Internal Testing vs Formal Verification

During Stage 5, you will:

  • Run quick checks to see if your implementation basically works:
    • Power‑on tests.
    • Simple functional tests (e.g., “LED blinks”, “UART prints messages”).
    • HDL simulations to see waveforms look reasonable.
  • Fix defects discovered during bring‑up.

These are sometimes called developer tests or smoke tests.

Formal Verification (Stages 6 & 7):

  • Uses planned test cases (TST-*, VER-*) traceable to REQ-*.
  • Follows documented procedures.
  • Has clearly recorded pass/fail criteria.

Note

Stage 5 ends when you have implementations stable enough to enter planned verification.
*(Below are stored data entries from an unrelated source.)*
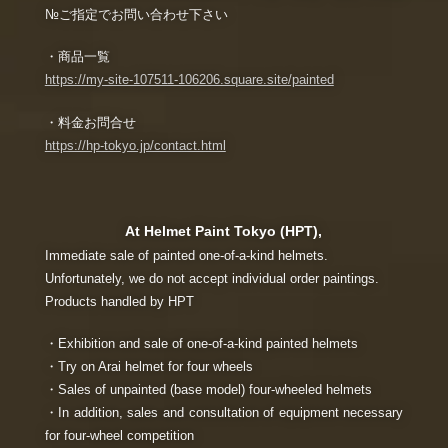
№ご指定でお問い合わせ下さい
・商品一覧
https://my-site-107511-106206.square.site/painted
・料金お問合せ
https://hp-tokyo.jp/contact.html
At Helmet Paint Tokyo (HPT),
Immediate sale of painted one-of-a-kind helmets.
Unfortunately, we do not accept individual order paintings.
Products handled by HPT
・Exhibition and sale of one-of-a-kind painted helmets
・Try on Arai helmet for four wheels
・Sales of unpainted (base model) four-wheeled helmets
・In addition, sales and consultation of equipment necessary
for four-wheel competition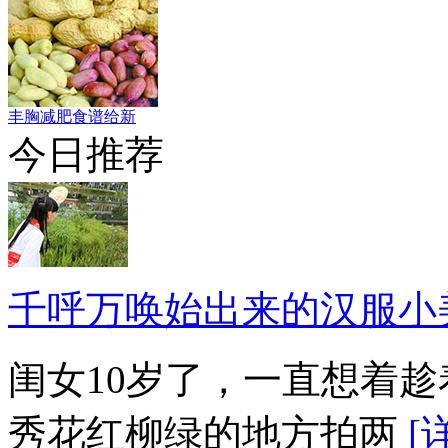
丰胸减肥食谱给新
今日推荐
千呼万唤始出来的汉服小
闺女10岁了，一直想着
秀花红柳绿的地方拍两
[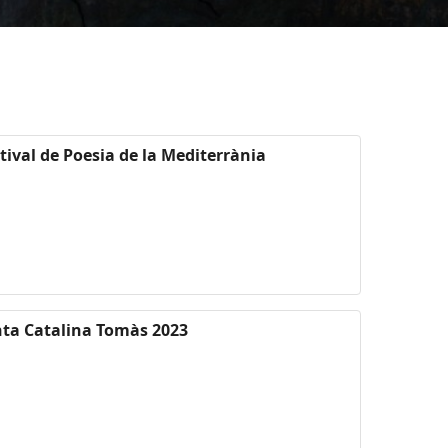
tival de Poesia de la Mediterrània
anta Catalina Tomàs 2023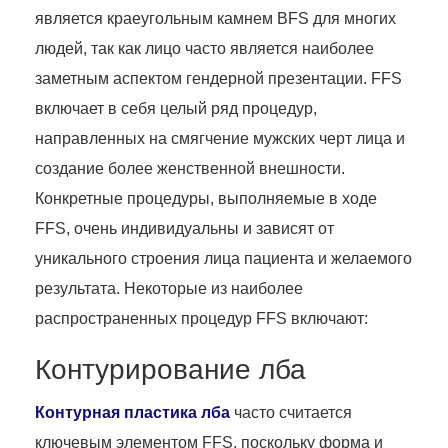
является краеугольным камнем BFS для многих
людей, так как лицо часто является наиболее
заметным аспектом гендерной презентации. FFS
включает в себя целый ряд процедур,
направленных на смягчение мужских черт лица и
создание более женственной внешности.
Конкретные процедуры, выполняемые в ходе
FFS, очень индивидуальны и зависят от
уникального строения лица пациента и желаемого
результата. Некоторые из наиболее
распространенных процедур FFS включают:
Контурирование лба
Контурная пластика лба
часто считается
ключевым элементом FFS, поскольку форма и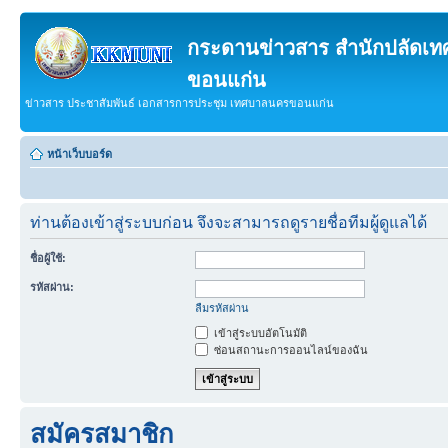
กระดานข่าวสาร สำนักปลัดเ
ขอนแก่น
ข่าวสาร ประชาสัมพันธ์ เอกสารการประชุม เทศบาลนครขอนแก่น
หน้าเว็บบอร์ด
ท่านต้องเข้าสู่ระบบก่อน จึงจะสามารถดูรายชื่อทีมผู้ดูแลได้
ชื่อผู้ใช้:
รหัสผ่าน:
ลืมรหัสผ่าน
เข้าสู่ระบบอัตโนมัติ
ซ่อนสถานะการออนไลน์ของฉัน
สมัครสมาชิก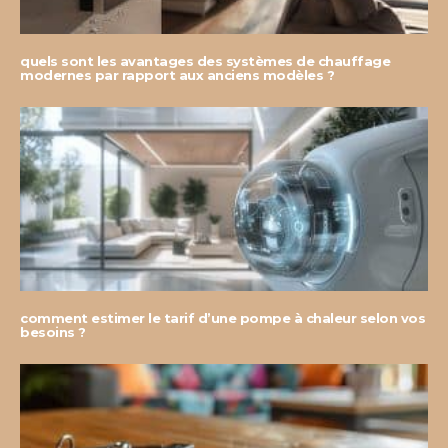
quels sont les avantages des systèmes de chauffage
modernes par rapport aux anciens modèles ?
comment estimer le tarif d’une pompe à chaleur selon vos
besoins ?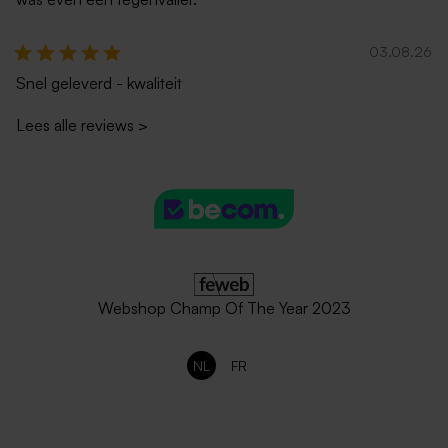
03.08.26
Snel geleverd - kwaliteit
Lees alle reviews
>
Webshop Champ Of The Year 2023
NL
FR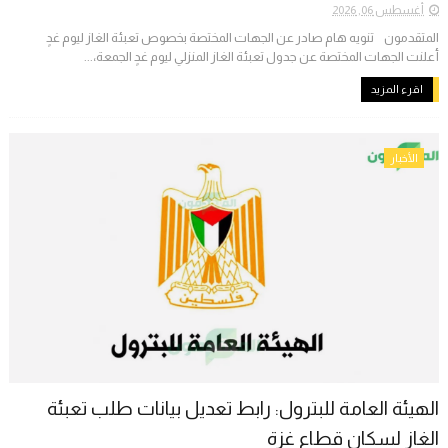
أغسطس 06, 2026
المتقدمون تنويه هام صادر عن الجهات المختصة بخصوص تعبئة الغاز ليوم غدٍ
أعلنت الجهات المختصة عن جدول تعبئة الغاز المنزلي ليوم غدٍ الجمعة،...
اقرء المزيد
الأخبار
الهيئة العامة للبترول: رابط تعديل بيانات طلب تعبئة
الغاز لسكان قطاع غزة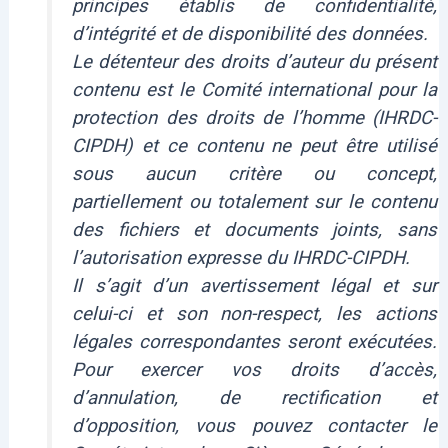
principes établis de confidentialité,
d’intégrité et de disponibilité des données.
Le détenteur des droits d’auteur du présent
contenu est le Comité international pour la
protection des droits de l’homme (IHRDC-
CIPDH) et ce contenu ne peut être utilisé
sous aucun critère ou concept,
partiellement ou totalement sur le contenu
des fichiers et documents joints, sans
l’autorisation expresse du IHRDC-CIPDH.
Il s’agit d’un avertissement légal et sur
celui-ci et son non-respect, les actions
légales correspondantes seront exécutées.
Pour exercer vos droits d’accès,
d’annulation, de rectification et
d’opposition, vous pouvez contacter le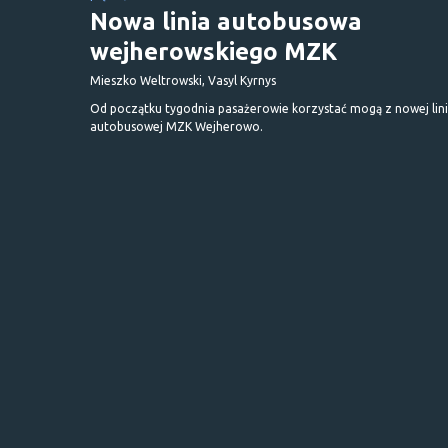
Nowa linia autobusowa
wejherowskiego MZK
Mieszko Weltrowski, Vasyl Kyrnys
Od początku tygodnia pasażerowie korzystać mogą z nowej lini
autobusowej MZK Wejherowo.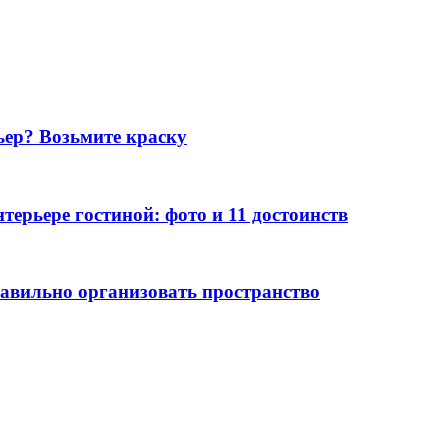
ьер? Возьмите краску
ерьере гостиной: фото и 11 достоинств
авильно организовать пространство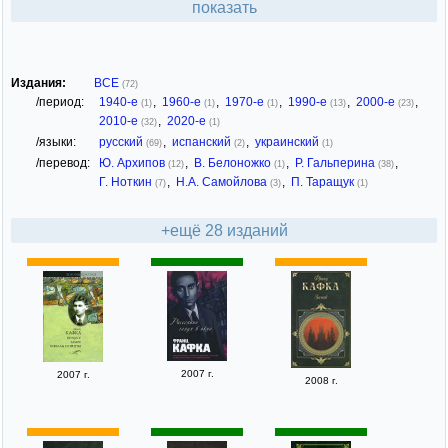
показать
Издания:
ВСЕ
(72)
/период:
1940-е
,
1960-е
,
1970-е
,
1990-е
,
2000-е
,
(1)
(1)
(1)
(13)
(23)
2010-е
,
2020-е
(32)
(1)
/языки:
русский
,
испанский
,
украинский
(69)
(2)
(1)
/перевод:
Ю. Архипов
,
В. Белоножко
,
Р. Гальперина
,
(12)
(1)
(38)
Г. Ноткин
,
Н.А. Самойлова
,
П. Таращук
(7)
(3)
(1)
+ещё 28 изданий
2007 г.
2007 г.
2008 г.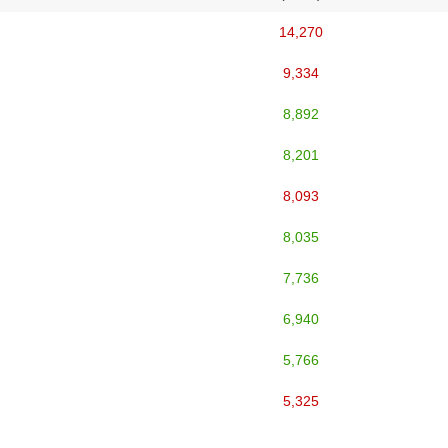
14,270
9,334
8,892
8,201
8,093
8,035
7,736
6,940
5,766
5,325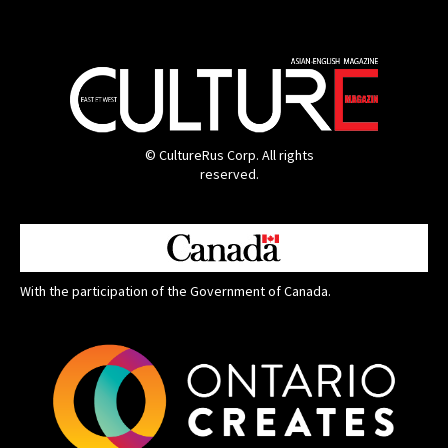
© CultureRus Corp. All rights
reserved.
With the participation of the Government of Canada.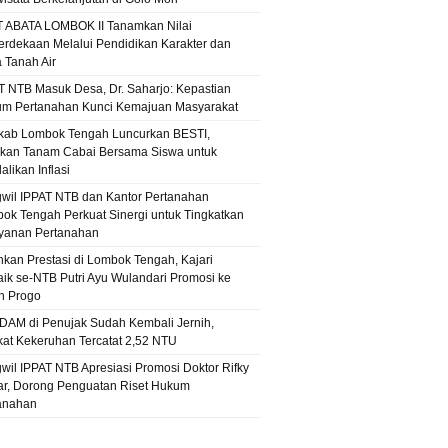
T ABATA LOMBOK II Tanamkan Nilai
rdekaan Melalui Pendidikan Karakter dan
a Tanah Air
T NTB Masuk Desa, Dr. Saharjo: Kepastian
m Pertanahan Kunci Kemajuan Masyarakat
ab Lombok Tengah Luncurkan BESTI,
kan Tanam Cabai Bersama Siswa untuk
likan Inflasi
wil IPPAT NTB dan Kantor Pertanahan
ok Tengah Perkuat Sinergi untuk Tingkatkan
yanan Pertanahan
hkan Prestasi di Lombok Tengah, Kajari
aik se-NTB Putri Ayu Wulandari Promosi ke
n Progo
PDAM di Penujak Sudah Kembali Jernih,
kat Kekeruhan Tercatat 2,52 NTU
wil IPPAT NTB Apresiasi Promosi Doktor Rifky
r, Dorong Penguatan Riset Hukum
anahan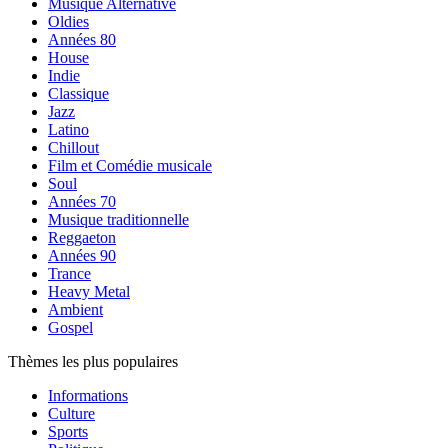
Musique Alternative
Oldies
Années 80
House
Indie
Classique
Jazz
Latino
Chillout
Film et Comédie musicale
Soul
Années 70
Musique traditionnelle
Reggaeton
Années 90
Trance
Heavy Metal
Ambient
Gospel
Thèmes les plus populaires
Informations
Culture
Sports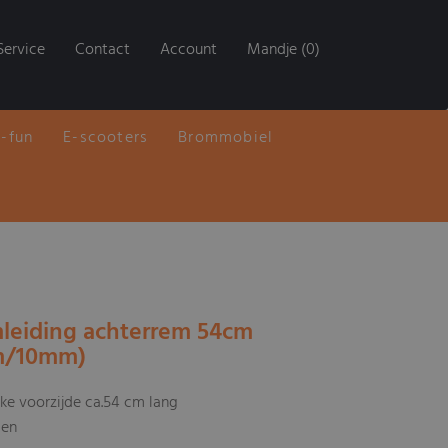
Service
Contact
Account
Mandje (0)
E-fun
E-scooters
Brommobiel
mleiding achterrem 54cm
m/10mm)
ike voorzijde ca.54 cm lang
gen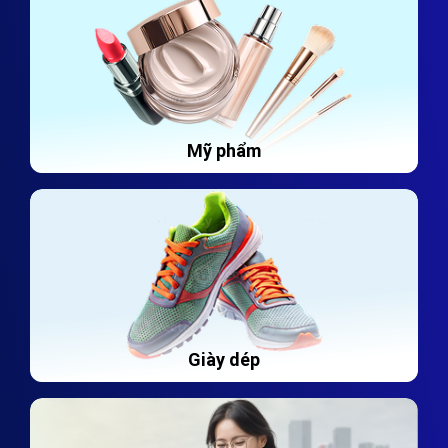
Mỹ phẩm
Giày dép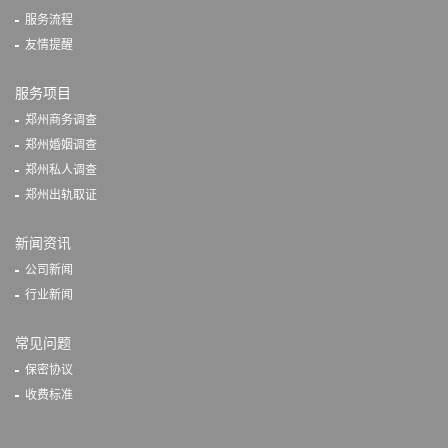
服务流程
友情提醒
服务项目
郑州商务调查
郑州婚姻调查
郑州私人调查
郑州出轨取证
新闻资讯
公司新闻
行业新闻
常见问题
保密协议
收费标准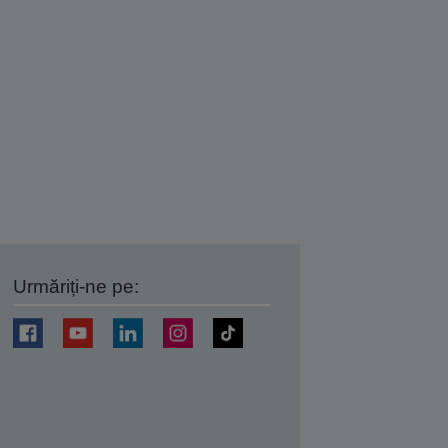
Urmăriți-ne pe:
ți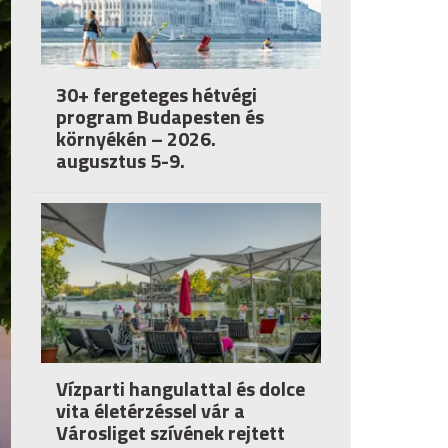
30+ fergeteges hétvégi
program Budapesten és
környékén – 2026.
augusztus 5-9.
Vízparti hangulattal és dolce
vita életérzéssel vár a
Városliget szívének rejtett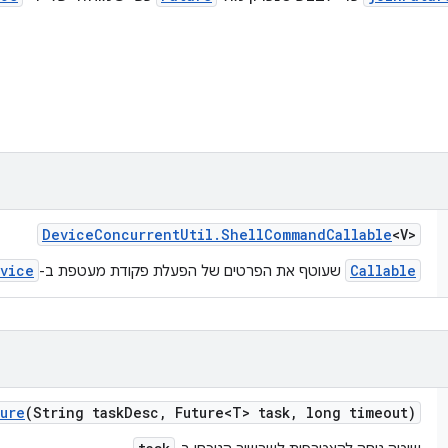
Device
Concurrent
Util
.
Shell
Command
Callable
<V>
vice
Callable
שעוטף את הפרטים של הפעלת פקודת מעטפת ב-
ture
(String task
Desc
,
Future<T> task
,
long timeout)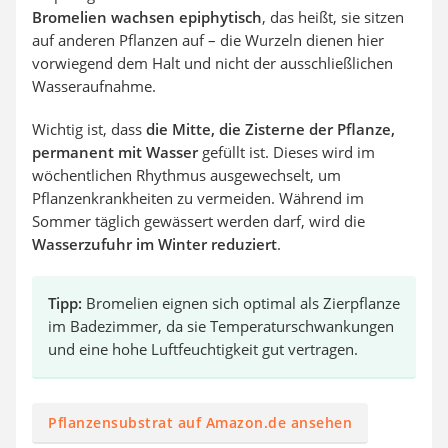
Bromelien wachsen epiphytisch
, das heißt, sie sitzen
auf anderen Pflanzen auf – die Wurzeln dienen hier
vorwiegend dem Halt und nicht der ausschließlichen
Wasseraufnahme.
Wichtig ist, dass
die Mitte, die Zisterne der Pflanze,
permanent mit Wasser
gefüllt ist. Dieses wird im
wöchentlichen Rhythmus ausgewechselt, um
Pflanzenkrankheiten zu vermeiden. Während im
Sommer täglich gewässert werden darf, wird die
Wasserzufuhr im Winter reduziert
.
Tipp:
Bromelien eignen sich optimal als Zierpflanze
im Badezimmer, da sie Temperaturschwankungen
und eine hohe Luftfeuchtigkeit gut vertragen.
Pflanzensubstrat auf Amazon.de ansehen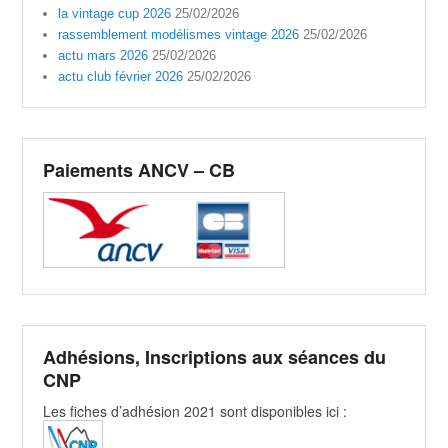
la vintage cup 2026
25/02/2026
rassemblement modélismes vintage 2026
25/02/2026
actu mars 2026
25/02/2026
actu club février 2026
25/02/2026
Paiements ANCV – CB
Adhésions, Inscriptions aux séances du
CNP
Les fiches d’adhésion 2021 sont disponibles ici :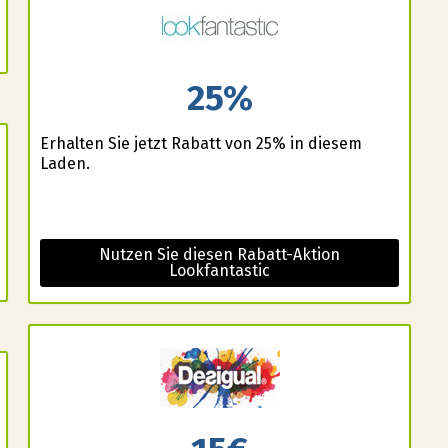
25%
Erhalten Sie jetzt Rabatt von 25% in diesem
Laden.
Nutzen Sie diesen Rabatt-Aktion
Lookfantastic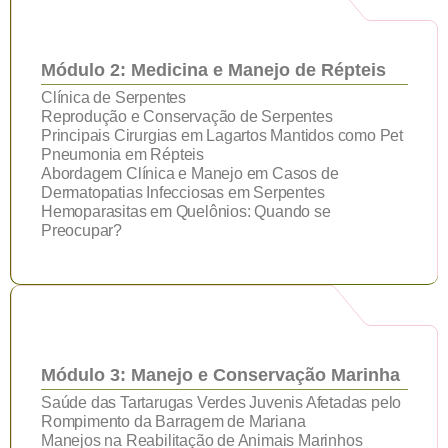
Módulo 2: Medicina e Manejo de Répteis
Clínica de Serpentes
Reprodução e Conservação de Serpentes
Principais Cirurgias em Lagartos Mantidos como Pet
Pneumonia em Répteis
Abordagem Clínica e Manejo em Casos de
Dermatopatias Infecciosas em Serpentes
Hemoparasitas em Quelônios: Quando se
Preocupar?
Módulo 3: Manejo e Conservação Marinha
Saúde das Tartarugas Verdes Juvenis Afetadas pelo
Rompimento da Barragem de Mariana
Manejos na Reabilitação de Animais Marinhos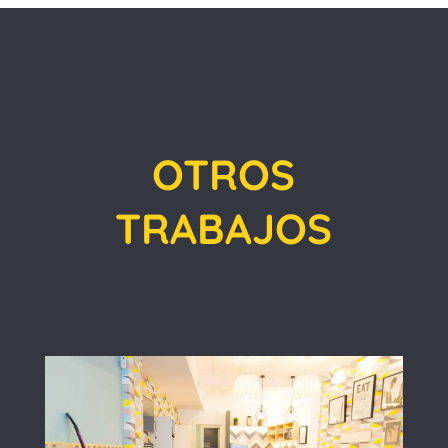
OTROS
TRABAJOS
Documenting Implementation in DCP‑400

Suggested sections (template):

  1. Introduction
    • Scope of this implementation phase.
  2. Implementation Items (IMP-*)
    • Table mapping CMP-*IMP-* → repository paths / file sets.
  3. Configuration Identification
    • Repos, branches, tags, PCB revs, BOM versions, toolchain versions.
  4. Build & Deployment Procedures
    • Step‑by‑step instructions to build firmware/HDL/software and deploy to hardware.
  5. Change Log & Known Issues
    • List of change requests and their status.
    • Known limitations of this implementation (for Stage 6/7 awareness).
  6. Readiness for Verification
    • Statement of which REQ-* are now implemented and ready for testing.

In‑Class Exercise – Map Your Project to IMP-*

Activity (5–10 minutes):

  1. Pick your current or planned capstone project.
  2. Identify 3–5 components (CMP-*) from your Stage 4 architecture.
  3. For each component, propose:
    • A plausible implementation artifact (IMP-*).
    • The repository or file where it will live.
    • Who on the team is likely to own it.

Example answer snippet:

  • CMP-SW-015 – Data acquisition service
    • IMP-SW-015Adaq_service.py in labdaq/backend/ (owned by Sam).
  • CMP-SY-025 – Sensor shield board
    • IMP-SY-025Asensor_shield_revA KiCad project (owned by Alex).

Tip

Use this to plan your repos and tasks early, rather than improvising halfway through implementation.

Summary – Key Takeaways for Stage 5

  1. Stage 5 (Implementation / Construction) is the bottom of the V‑Model, where designs become real HW/SW systems.
  2. ISO/IEC/IEEE 15288 defines the Implementation and Configuration Management processes that guide how you build and control your system elements.
  3. ISO/IEC/IEEE 29148 remains active: implementation must continue to respect and trace back to requirements, and any requirement changes must be controlled.
  4. Your main Stage‑5 deliverable is DCP‑400 Implementation, which documents:
    • Implementation items (IMP-*) and their traceability to CMP-* / REQ-*.
    • Configuration baselines, repos, versions, build procedures, and change log.
  5. Solid configuration management (Git, tags, PCB revs, BOM versions, change control) is essential for:
    • Reproducibility.
    • Reliable verification and validation later.
    • Professional practice aligned with real ECE industries.

Important

Stage 5 is not “just hacking until it works.” It is disciplined construction under configuration control, preparing you for rigorous verification and validation.